Cegah Radikalisme, Pemerintah Diminta Revisi Kurikulum Kampus

CNN Indonesia
Kamis, 08 Jun 2017 03:55 WIB
Salah satu poin revisi adalah dengan menambah jam mata kuliah Pancasila dan Kewarganegaraan yang saat ini dianggap masih sangat singkat.
Ilustrasi. (Antara Foto/Indrianto Eko Suwarso)
Jakarta, CNN Indonesia -- Pengamat politik dari Universitas Islam Syarif Hidayatullah, Jakarta, Adi Prayitno menyarankan agar pemerintah melalui Kementerian Riset, Teknologi, dan Pendidikan Tinggi, merevisi kurikulum perguruan tinggi. Revisi kurikulum diyakini mampu mencegah paham radikalisme berkembang di kampus.

Salah satu yang penting untuk direvisi, menurut Adi, adalah yang berkenaan dengan mata kuliah Pancasila dan Kewarganegaraan. Menurutnya, jam belajar dua mata kuliah itu saat ini sangat kurang sehingga terkesan hanya sebagai pelengkap.

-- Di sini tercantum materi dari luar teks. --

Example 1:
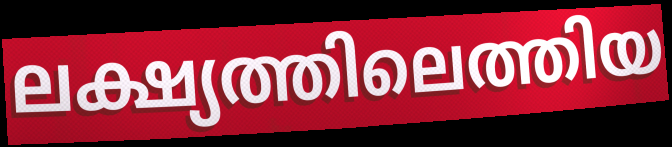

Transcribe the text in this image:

ലക്ഷ്യത്തിലെത്തിയ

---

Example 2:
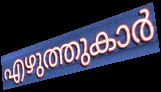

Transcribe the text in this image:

എഴുത്തുകാർ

Adi mengatakan, penambahan jam belajar mata kuliah tentang Pancasila sangat perlu dilakukan. Terlebih, mata pelajaran tentang Pancasila telah dipelajari di jenjang SMP dan SMA, sehingga lebih baik jika kurikulum tentang Pancasila di perguruan tinggi disajikan secara lebih mendalam. 
"Jangan hanya satu jam setengah, atau hanya akan jadi sekadar formalitas," kata Adi kepada CNNIndonesia.com, Selasa (6/6).

ADVERTISEMENT

SCROLL TO CONTINUE WITH CONTENT

Mahasiswa juga perlu diberi tuntutan khusus agar benar-benar memahami nilai-nilai kebhinekaan yang terkandung dalam Pancasila.

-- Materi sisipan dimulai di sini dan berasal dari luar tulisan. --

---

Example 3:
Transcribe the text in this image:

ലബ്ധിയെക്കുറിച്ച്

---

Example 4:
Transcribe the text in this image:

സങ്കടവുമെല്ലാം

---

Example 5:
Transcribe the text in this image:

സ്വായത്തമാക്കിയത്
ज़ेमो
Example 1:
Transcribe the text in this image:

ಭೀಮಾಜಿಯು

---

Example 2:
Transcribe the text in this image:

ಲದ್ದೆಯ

Dengan cara-cara itu, kata Adi, paham radikal akan sulit masuk ke dalam pikiran mahasiswa.
Adi mengungkapkan sejauh ini mahasiswa memiliki rasa antusias yang minim saat kuliah Pancasila. Itu terjadi karena tidak ada tuntutan khusus yang dibebankan kepada mahasiswa dalam memahami nilai-nilai Pancasila.

"Bahkan kalau tidak diwajibkan, ya mata kuliah ini tidak akan ada peminatnya," ujar Adi.

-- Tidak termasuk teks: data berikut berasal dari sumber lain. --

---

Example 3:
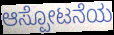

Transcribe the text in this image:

ಆಸ್ಪೋಟನೆಯ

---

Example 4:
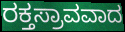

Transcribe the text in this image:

ರಕ್ತಸ್ರಾವವಾದ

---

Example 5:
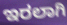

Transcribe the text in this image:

ಇರಲಾಗಿ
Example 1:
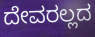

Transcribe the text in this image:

ದೇವರಲ್ಲದ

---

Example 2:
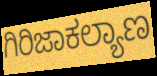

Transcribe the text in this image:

Menurut Adi, revisi kurikulum lebih berguna dan berpengaruh ketimbang merevisi proses pemilihan rektor. Menurutnya, meskipun rektor dipilih atas persetujuan presiden, tidak ada yang bisa menjamin paham radikalisme tidak masuk dan berkembang di kampus-kampus. 
Pemerintah pada 1 Juni lalu memang sempat mewacanakan perubahan sistem pemilihan rektor perguruan tinggi. Menteri Dalam Negeri Tjahjo Kumolo mengatakan, dalam perubahan nanti, Presiden memiki kewenangan dalam menunjuk rektor perguruan tinggi.

Namun wacana tersebut diluruskan oleh Menteri Riset, Teknologi, dan Pendidikan Tinggi Muhammad Nasir. Kemarin, Nasir membantah pelibatan Presiden dalam memilih rektor perguruan tinggi.